- REQUIREMENTS: Copy out the lines of the records word for word, starting at the line that contains "pose: elev=127.1 azim=195.1" and ending at the last line of the records, with both ends included. Leave the pictures out of your answer.

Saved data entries

= = = =

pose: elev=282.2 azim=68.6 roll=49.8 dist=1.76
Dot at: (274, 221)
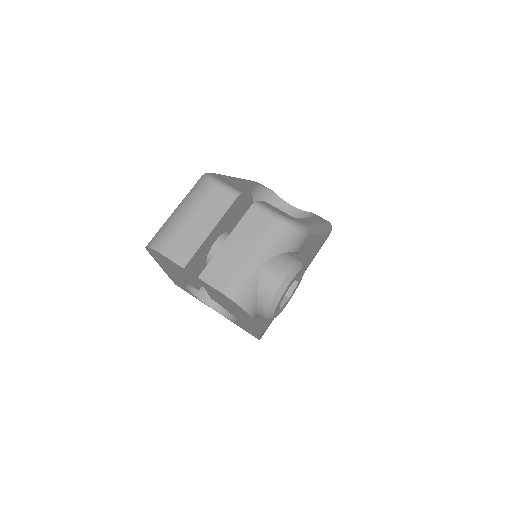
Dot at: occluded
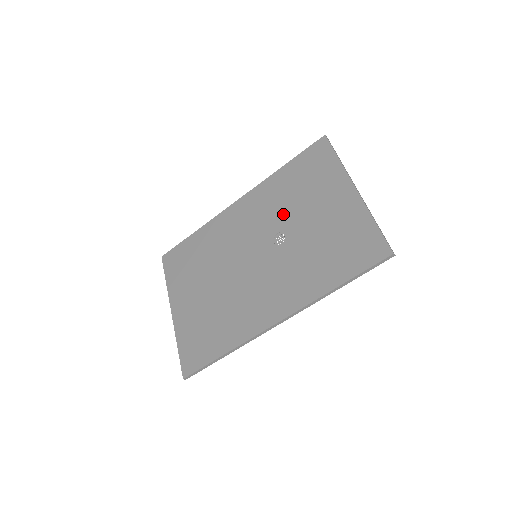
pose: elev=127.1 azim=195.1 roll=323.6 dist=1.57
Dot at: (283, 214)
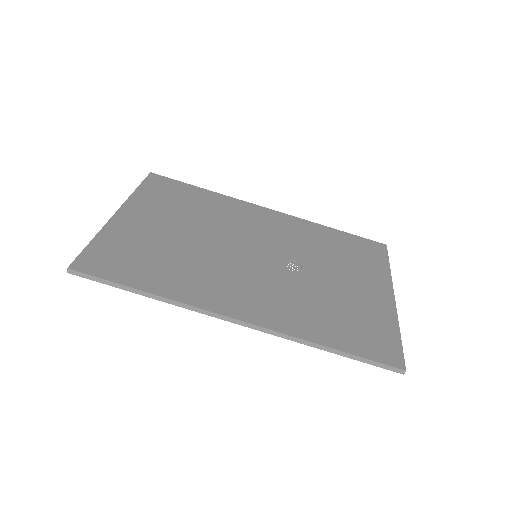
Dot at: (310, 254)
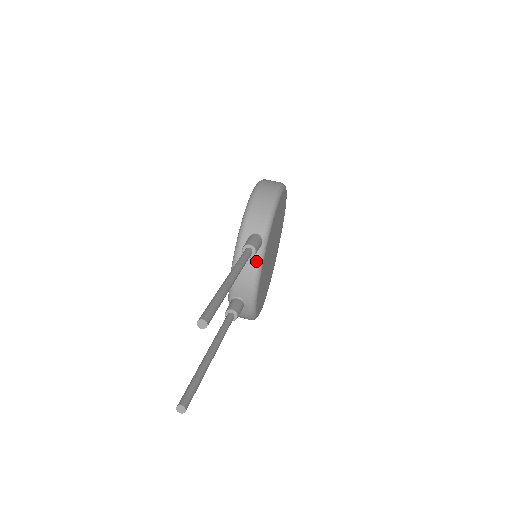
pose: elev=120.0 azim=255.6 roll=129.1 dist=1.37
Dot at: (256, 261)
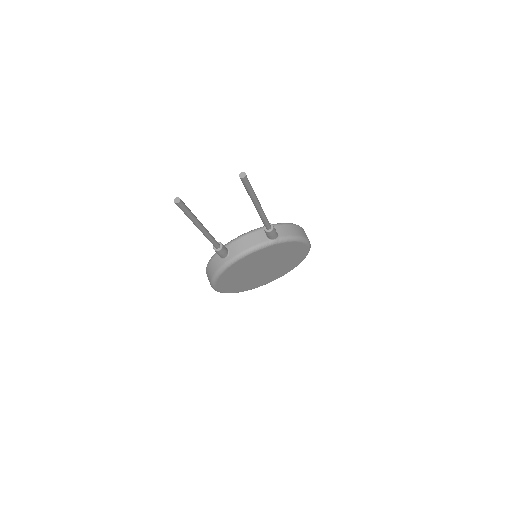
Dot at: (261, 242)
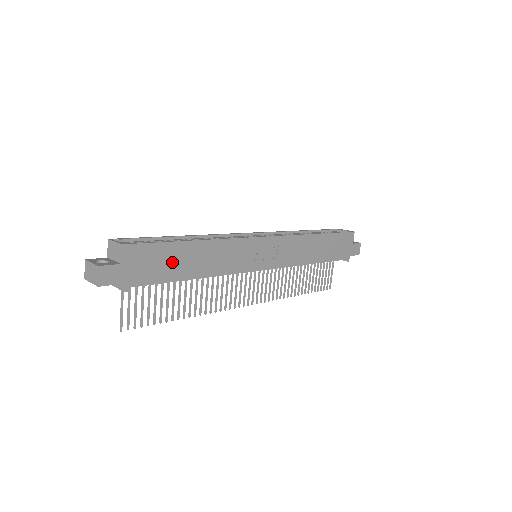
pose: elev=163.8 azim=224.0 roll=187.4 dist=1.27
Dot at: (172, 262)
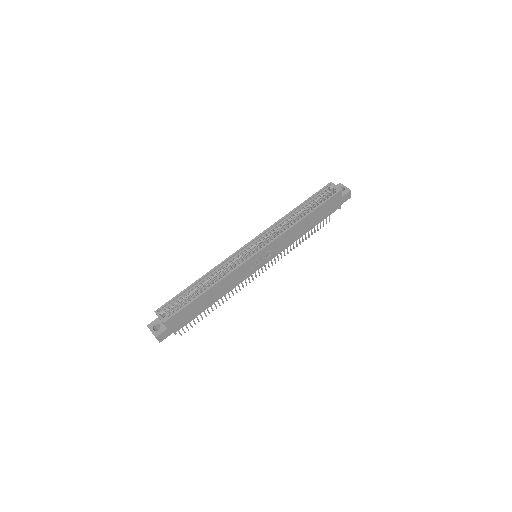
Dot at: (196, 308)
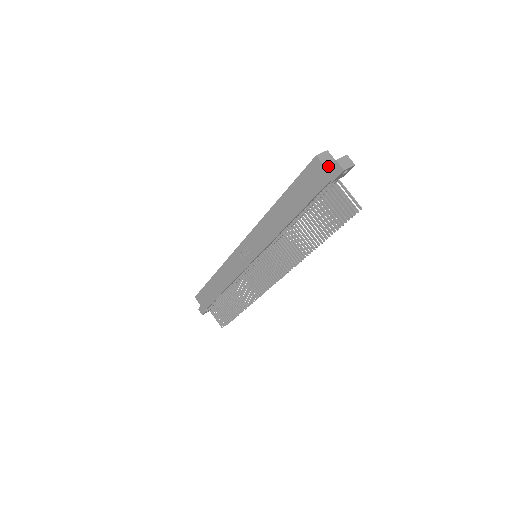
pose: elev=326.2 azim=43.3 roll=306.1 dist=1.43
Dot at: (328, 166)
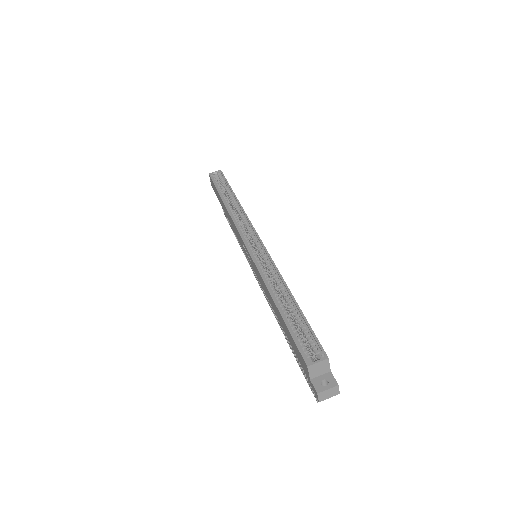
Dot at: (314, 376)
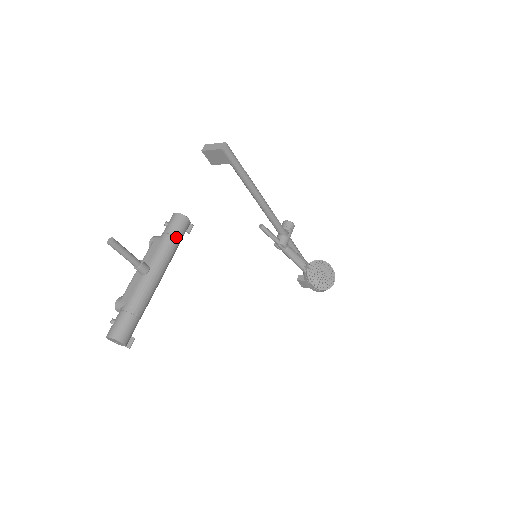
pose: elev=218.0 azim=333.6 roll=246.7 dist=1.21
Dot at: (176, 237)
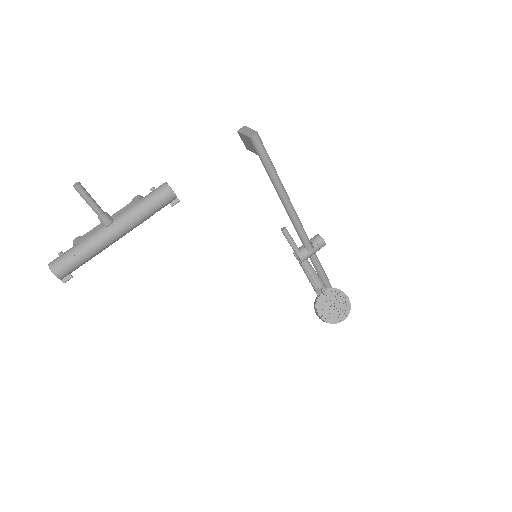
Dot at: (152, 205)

= = = =

- FINISHED TASK:
pose: elev=127.1 azim=195.1 roll=323.6 dist=1.57
Dot at: (283, 214)
Dot at: (310, 254)
pose: elev=120.0 azim=255.6 roll=129.1 dist=1.37
Dot at: (256, 261)
Dot at: (261, 242)
pose: elev=163.8 azim=224.0 roll=187.4 dist=1.27
Dot at: (172, 262)
Dot at: (196, 308)
pose: elev=326.2 azim=43.3 roll=306.1 dist=1.43
Dot at: (328, 166)
Dot at: (314, 376)
pose: elev=218.0 azim=333.6 roll=246.7 dist=1.21
Dot at: (176, 237)
Dot at: (152, 205)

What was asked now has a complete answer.